Iniciamos mais um ano. Assim o obriga o calendário gregoriano que tem esta coisa mágica de fazer parecer que apenas num dia a seguir ao outro, que por acaso foi o último do ano anterior, torna logo tudo tão diferente, tudo tão cheio de esperança, tudo num tomara que desta vez é que seja. Para muitos é isso, uma renovação de esperanças; para outros, tempo de reflexão e balanços e para outros, os mais pragmáticos, tempo de ficar na cama a curar a senhora bebedeira da véspera. Não escapo ao conjunto daqueles que balanceiam espaços temporais, mas já não me revejo no grupo dos esperançosos. Quanto à curtição, se as palavras escritas não me atraiçoarem, parece que não houve nada de especial apesar de, para espanto meu (oh my God!), ter descoberto em cima da mesa do jantar / reveillon de ontem muitas mais garrafas vazias do que as que esperava.
O ano que findou foi um ano de emoções mistas, um ano de grandes alegrias e de outras tristezas que, infelizmente, não são passíveis de evitar. Ou talvez sim, mas seriam contas de outro rosário que não vou aqui desfiar. Além de outros tive o especial amargo de coração de ver partir o meu sogro, pessoa de quem gostava muito, mas também tive muitas comemorações que, tudo indica, se prolongarão por este ano. Vi o meu filho terminar a sua formação académica, hoje já arquitecto a trabalhar num atelier na Suiça por sua própria opção, vi a minha filha casar-se e vi-a terminar a sua tese de doutoramento, faltando “apenas” a sua defesa em sede de dissertação, o que poderá ocorrer já no início deste ano. No que respeita a coisas da minha própria intimidade está dito o essencial.
Foi também um ano em que se confirmou o que todos já sabiam que iria acontecer mas que era preciso legitimar pelo voto do nosso povo. Os ataques desmedidos aos funcionários públicos, com especial ênfase nos professores, o sistema de ensino que ninguém consegue reformar, o sistema de saúde que ou não funciona ou funciona mal, a justiça que não anda nem desanda com processos a arrastarem-se penosamente nos procuradores e nos tribunais, as situações dúbias relativas a putativos actos de corrupção sem esclarecimento cabal, tudo isso acabou premiado, ao manterem-se os mesmos e as mesmas políticas em frente da governação.
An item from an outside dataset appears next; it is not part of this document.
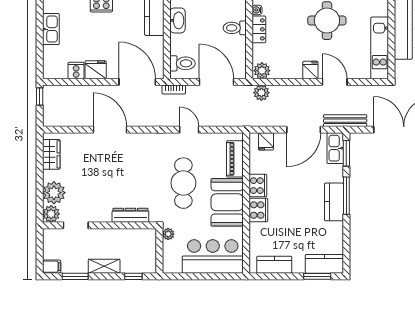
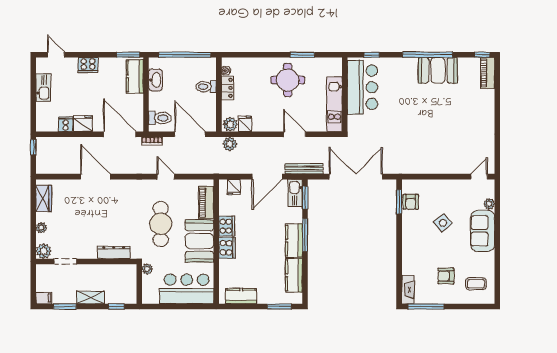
fridge: (310, 70) -> (245, 124), moved
plant: (54, 193) -> (41, 228), width x0.53, depth x0.53
kitchen counter: (324, 264) -> (294, 275), moved, turned -90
Os milhares de desempregados que em cada dia engrossam fileiras, as empresas que teimam em fechar ou a “deslocalizarem-se”, os subsídios escassos a quem efectivamente precisa e que nos vai mostrando uma fileira de pobres a puxar-nos, hora a hora, cada vez mais para a cauda do pelotão do desenvolvimento obriga-me a que, como disse atrás, me exclua do grupo daqueles que ainda mantêm viva alguma esperança.
Por mim, vou bebendo uns copos e deixando que a água corra por debaixo das pontes. Se for vivo, amanhã, brindarei de novo ao Deus Sol.
Feliz Ano de 2010 é o meu voto para vocês, minhas amigas e meus amigos leitores.